## Aim of the exercise
I need the records below restated word for word, without their pictures.

-=-=-

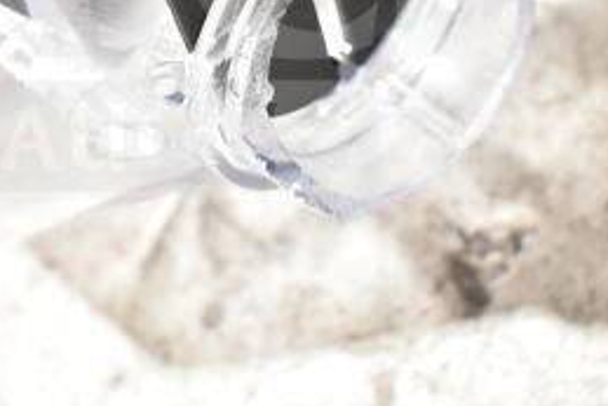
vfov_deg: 16.5
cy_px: 6
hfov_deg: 24.9
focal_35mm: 81
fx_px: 1372
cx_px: 242
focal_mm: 23
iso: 2000
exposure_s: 1/40
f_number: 3.8
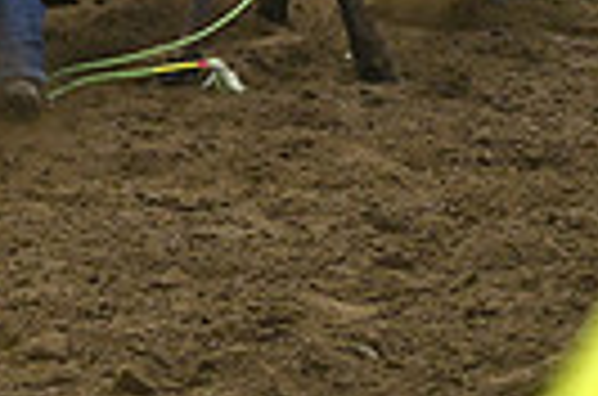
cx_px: -382
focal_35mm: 341
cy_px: -385
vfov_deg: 4.0
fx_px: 5651
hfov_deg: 6.0
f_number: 2.8
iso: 6400
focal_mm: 78
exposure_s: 1/400
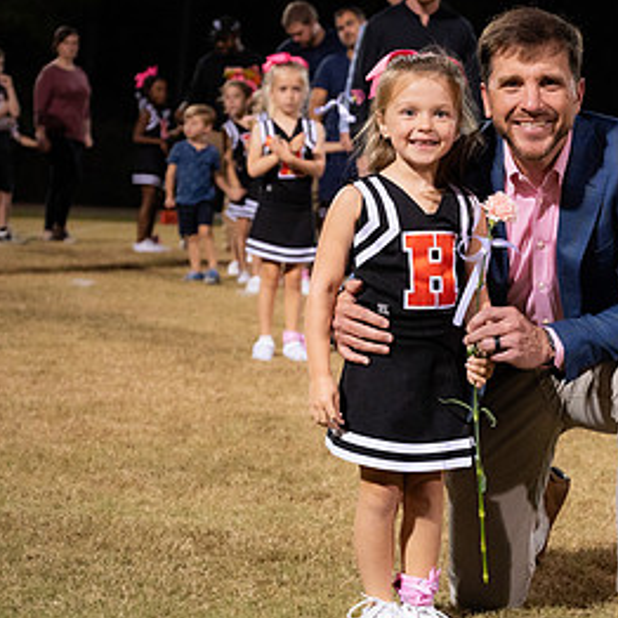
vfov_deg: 16.0
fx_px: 2202
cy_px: 318
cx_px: 502
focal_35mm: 109
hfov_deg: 15.9
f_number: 4
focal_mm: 58
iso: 3200
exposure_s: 1/250
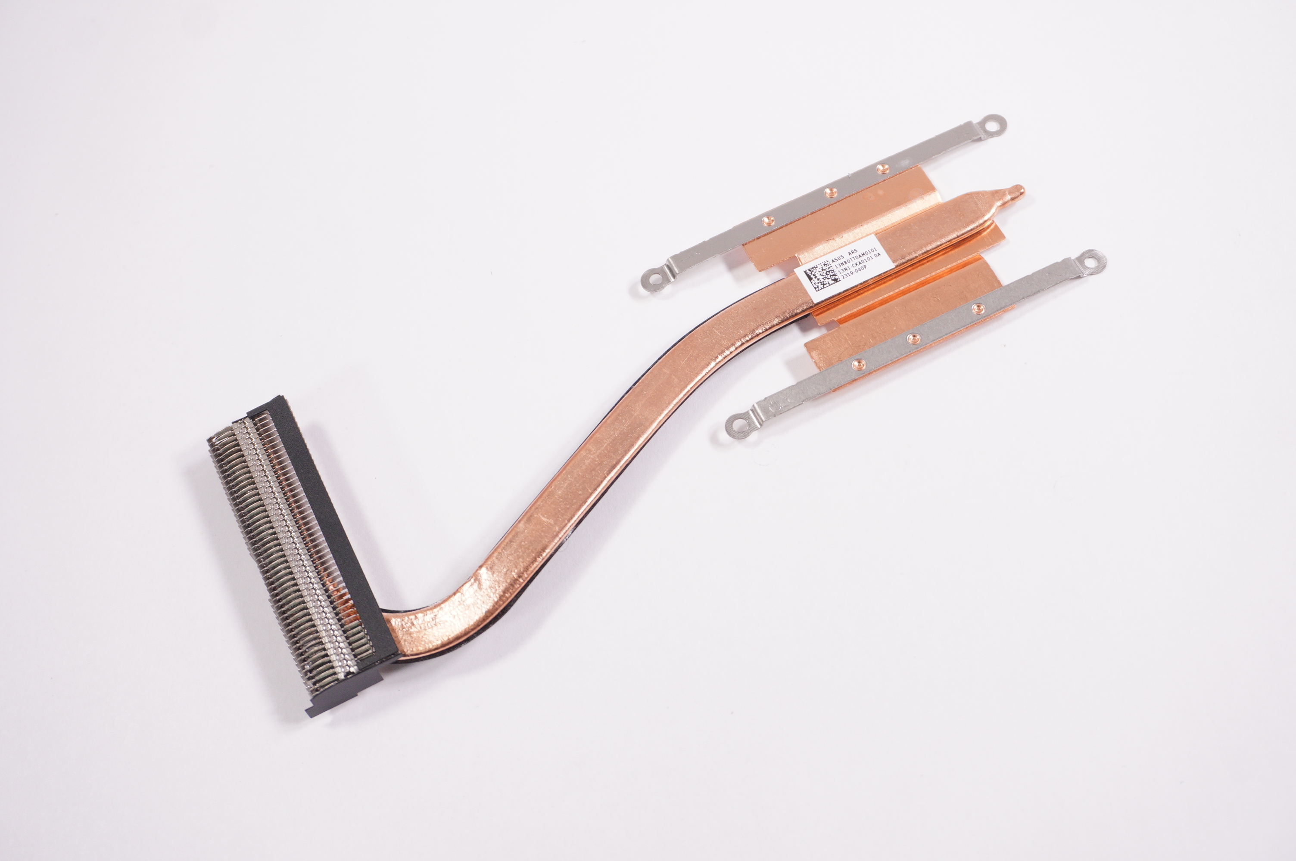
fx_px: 1619
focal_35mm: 45
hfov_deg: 43.6
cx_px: 648
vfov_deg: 29.8
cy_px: 430
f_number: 5.6
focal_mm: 30
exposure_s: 1/250
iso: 640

-=-=-

## Result
vfov_deg: 16.5
cy_px: 6
hfov_deg: 24.9
focal_35mm: 81
fx_px: 1372
cx_px: 242
focal_mm: 23
iso: 2000
exposure_s: 1/40
f_number: 3.8
cx_px: -382
focal_35mm: 341
cy_px: -385
vfov_deg: 4.0
fx_px: 5651
hfov_deg: 6.0
f_number: 2.8
iso: 6400
focal_mm: 78
exposure_s: 1/400
vfov_deg: 16.0
fx_px: 2202
cy_px: 318
cx_px: 502
focal_35mm: 109
hfov_deg: 15.9
f_number: 4
focal_mm: 58
iso: 3200
exposure_s: 1/250
fx_px: 1619
focal_35mm: 45
hfov_deg: 43.6
cx_px: 648
vfov_deg: 29.8
cy_px: 430
f_number: 5.6
focal_mm: 30
exposure_s: 1/250
iso: 640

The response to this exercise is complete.